Margaret has a boyfriend, Colin, whom she met at university in England and had a thing with; there was then a gap and they then hooked up again later when they were both living back in Scotland. It's hard to be any more definite than that because one of the things that the book does is jump back and forth in time between (and even within) chapters without much identifying context as to when each section takes place. So you have to work it out for yourself as you go along. What certainly can be said is that the following events happen in some order and are described in the book: Colin and Margaret hook up again and have a relationship punctuated by at least a couple of further on/off moments. Margaret's father dies. Colin, while hanging about in the centre where Margaret works waiting for her to finish, has an altercation with a shifty bloke trying to interest some of the centre's patrons in some sort of dodgy loan scheme and sends him packing. Margaret gets involved with preparations for a ceilidh in the hall, despite Mr. Lawrence's misgivings (basically that it all sounds a bit rowdy and that dangerous levels of Fun may be involved).

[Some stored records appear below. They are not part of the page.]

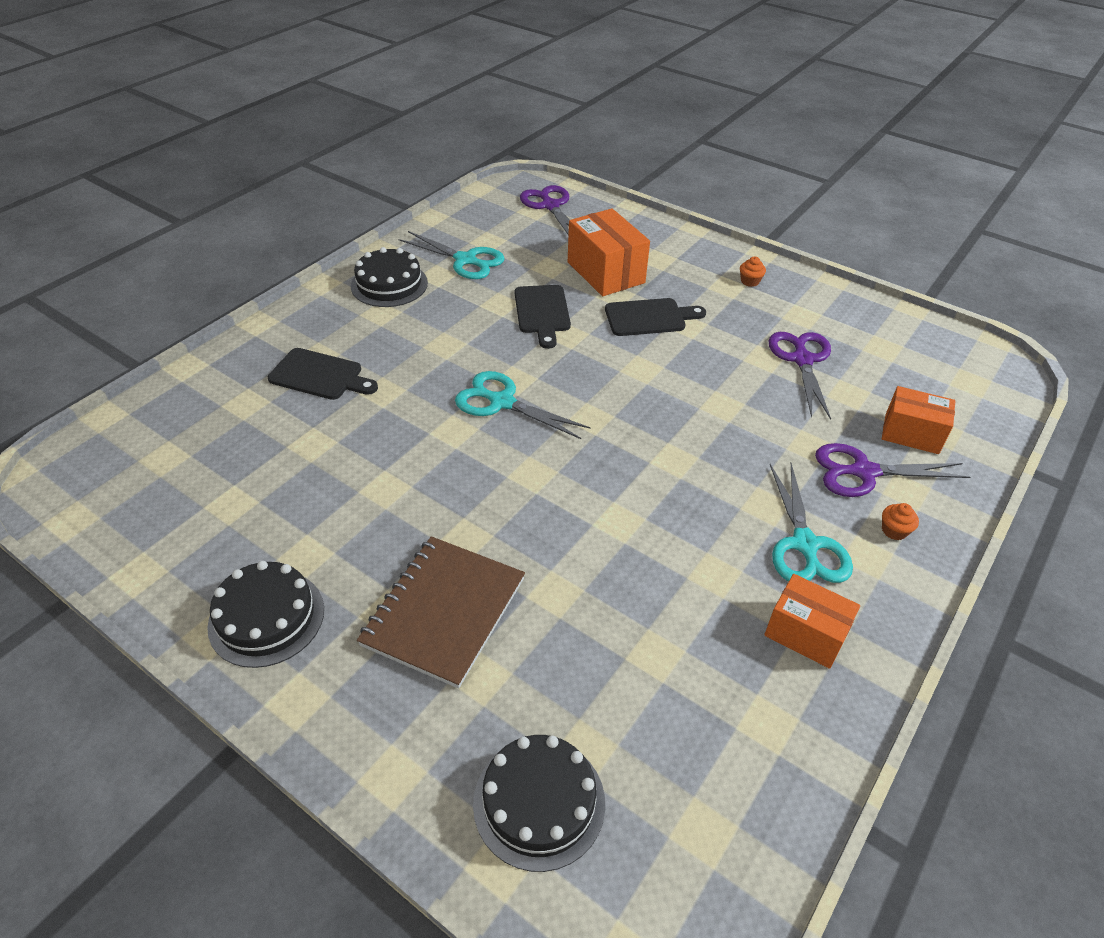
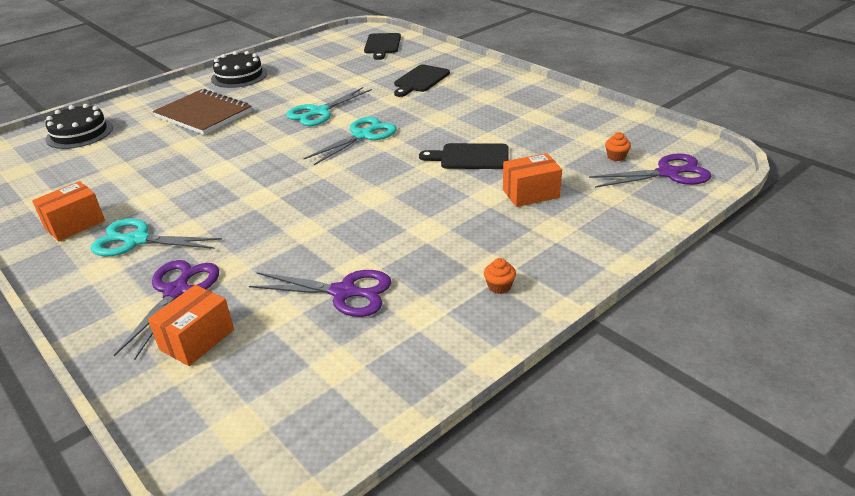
camera: 105 degrees right, 10 degrees down
(389, 284) = (525, 99): black cake -> none
(465, 260) = (559, 128): turquoise scissors -> turquoise scissors (319, 112)
(606, 272) = (531, 194): orange box -> orange box, size x0.66
(649, 317) = (447, 209): black cutting board -> black cutting board (382, 45)
(894, 530) = (108, 290): orange cupcake -> orange cupcake (616, 156)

What we can be reasonably certain of is that the last few events described happen in the following sequence: the ceilidh happens, and is generally a roaring success, except for the unfortunate appearance of Mrs. Lawrence, who turns, up, gets roaringly pissed, has to be rescued from the toilets by Margaret, is bundled into a car and taken home by Mr. Lawrence and then rather unfortunately chokes on her own vomit and dies during the night. Mr. Lawrence decides that this is all Margaret's fault and fires her from the centre on some made-up charges. Margaret, being currently in an "off" period in her relationship with Colin, arranges to head down to London and stay with a friend for a while. Meanwhile, Colin, just wandering down the street minding his own business, is bundled into a cab and spirited away by some shady gangster types who turn out to be associated with the loan shark that Colin ejected from the centre. They and their soft-spoken boss. Mr. Webster, warn Colin off from further meddling in their business affairs by beating him up a bit and then nailing his hands and feet to the wooden floor of an abandoned building. 

Some indeterminate amount of time later, after being reunited with Colin and helping him convalesce (since there is a whole host of things he won't be able to do for a while, like walk or wipe his own arse), Margaret follows through with her plan to go to London. Colin gives her an ultimatum: stay away forever or come back and be with him forever. What will she do? Place bets now!

This is the second AL Kennedy book on this list, and the first thing I'd say about it is that I thought it was a lot better than the other one, So I Am Glad, which I read back in 2009. That one was an incongruous mix of gritty realism and some odd supernatural elements, this one sticks mainly to the gritty realism, and all the better for it. Looking For The Possible Dance was actually Kennedy's first novel, published in 1993 (So I Am Glad was her second). There are some nice gently comic moments, mainly involving the motley crew of performers Margaret has to organise for the ceilidh, and Margaret and Colin are nice, earnest people, perhaps both without that protective shell of cynicism which enables other people to contrive to be looking the other way when bad things happen so they can plausibly avoid getting involved. The moments when the serious shit goes down at the end (Mrs Lawrence's demise after the ceilidh and Colin's naily ordeal) are a jarring contrast to all that, no doubt intentionally. What was also jarring to me was how similar Colin's ordeal was - incurring the wrath of some local Mr Big and getting nabbed by his heavies, taken to a discreet location and brutalised - to that undergone by Ken Nott near the end of Iain Banks' Dead Air, a book I read over seven years ago but, coincidentally, made reference to, and to that passage in particular, only a couple of weeks ago. No suggestion here that Colin is actually dead afterwards, though.

Anyway, I enjoyed this without being, to recycle a phrase from the So I Am Glad review, blown away by it. Nonetheless it won some awards when it first came out, most notably the Somerset Maugham Award in 1994. Previous books on this list to have won the same award include Metroland, A Good Man In Africa and The Spy Who Came In From The Cold

I note that Kennedy's novella Original Bliss was made into a German-language film (under the title Gleißendes Glück) in 2016. The only thing I have to say about it is that unless its plot diverges quite sharply from that of the novella, which is a bracing but firmly unerotic tale of sexual perversity, the Plot Keywords section on that IMDb page may well lead to disappointment.